摘要: 本研究针对纤维增强混凝土多相复合、细观结构复杂的特点，为提高其力学性能预测与机理分析的准确性，开展了三维细观建模方法研究。基于Python对Abaqus进行二次开发，实现了混凝土骨料、纤维、砂浆及界面过渡区的参数化生成与空间随机投放，建立了可反映材料真实三维细观结构的数值模型。开展了单轴压缩有限元模拟，结果表明，裂缝始于界面过渡区并逐渐向砂浆扩展，最终形成“V”形破坏形态，与试验现象一致；纤维应力分布具有显著的空间非均匀性，高应力纤维集中于裂缝路径，有效发挥桥接与增强作用。所建模型克服了二维简化的局限性，能够更真实模拟材料在三维空间中的损伤演化与破坏过程。

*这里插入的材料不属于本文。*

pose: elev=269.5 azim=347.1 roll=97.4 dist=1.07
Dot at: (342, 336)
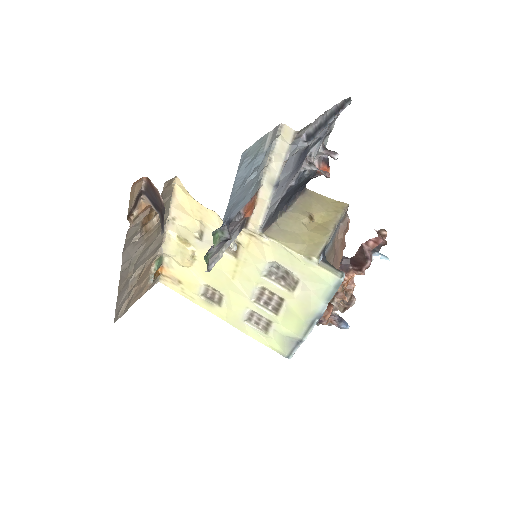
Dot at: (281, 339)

Abstract: This study focuses on the development of a three-dimensional mesoscale modeling method for fiber-reinforced concrete, addressing its multi-phase composition and complex mesostructure to enhance the accuracy of mechanical performance prediction and mechanistic analysis. Through secondary development of Abaqus using Python, parametric generation and spatial random distribution of concrete aggregates, fibers, mortar, and the interfacial transition zone were achieved, establishing a numerical model that reflects the true three-dimensional mesostructure of the material. Uniaxial compression finite element simulations were conducted, and the results indicate that cracks initiate in the interfacial transition zone and gradually propagate into the mortar, ultimately forming a “V”-shaped failure pattern consistent with experimental observations. The stress distribution in fibers exhibits significant spatial heterogeneity, with highly stressed fibers concentrated along the crack path, effectively contributing to bridging and reinforcement. The developed model overcomes the limitations of two-dimensional simplifications, enabling a more realistic simulation of damage evolution and failure processes in three-dimensional space.